-- What to do --
Collect each line of the records containing the string "fruit".

-- Task inputs --
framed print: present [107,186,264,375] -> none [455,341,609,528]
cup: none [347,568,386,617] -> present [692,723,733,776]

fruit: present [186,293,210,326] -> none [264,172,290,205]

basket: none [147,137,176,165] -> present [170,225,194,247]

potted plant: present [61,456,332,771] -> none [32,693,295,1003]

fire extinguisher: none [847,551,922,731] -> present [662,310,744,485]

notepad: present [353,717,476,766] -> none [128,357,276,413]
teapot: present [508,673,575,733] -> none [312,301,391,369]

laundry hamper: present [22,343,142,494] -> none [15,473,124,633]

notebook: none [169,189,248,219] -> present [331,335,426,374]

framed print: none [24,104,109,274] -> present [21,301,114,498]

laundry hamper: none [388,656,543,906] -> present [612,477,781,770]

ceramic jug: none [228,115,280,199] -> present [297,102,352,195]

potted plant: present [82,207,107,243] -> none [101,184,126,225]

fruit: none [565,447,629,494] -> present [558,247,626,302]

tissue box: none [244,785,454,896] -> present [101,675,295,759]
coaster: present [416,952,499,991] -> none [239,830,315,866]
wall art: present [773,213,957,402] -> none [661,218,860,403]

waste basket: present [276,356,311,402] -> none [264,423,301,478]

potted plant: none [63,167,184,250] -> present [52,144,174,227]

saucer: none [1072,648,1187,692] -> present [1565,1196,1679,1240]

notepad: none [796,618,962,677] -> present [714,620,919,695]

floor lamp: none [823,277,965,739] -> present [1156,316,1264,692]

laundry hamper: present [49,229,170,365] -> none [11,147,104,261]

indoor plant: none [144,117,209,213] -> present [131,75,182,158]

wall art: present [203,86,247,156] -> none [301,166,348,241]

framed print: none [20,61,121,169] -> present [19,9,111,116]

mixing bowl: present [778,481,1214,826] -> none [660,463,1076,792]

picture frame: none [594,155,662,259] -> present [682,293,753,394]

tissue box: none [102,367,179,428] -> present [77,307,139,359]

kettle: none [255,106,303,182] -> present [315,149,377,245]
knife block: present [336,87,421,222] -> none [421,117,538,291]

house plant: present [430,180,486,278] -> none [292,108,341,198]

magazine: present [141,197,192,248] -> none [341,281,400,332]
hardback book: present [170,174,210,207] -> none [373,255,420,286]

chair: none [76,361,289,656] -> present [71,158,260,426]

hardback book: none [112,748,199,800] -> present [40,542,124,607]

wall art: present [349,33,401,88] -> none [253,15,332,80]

-- Response to the task --
fruit: present [186,293,210,326] -> none [264,172,290,205]
fruit: none [565,447,629,494] -> present [558,247,626,302]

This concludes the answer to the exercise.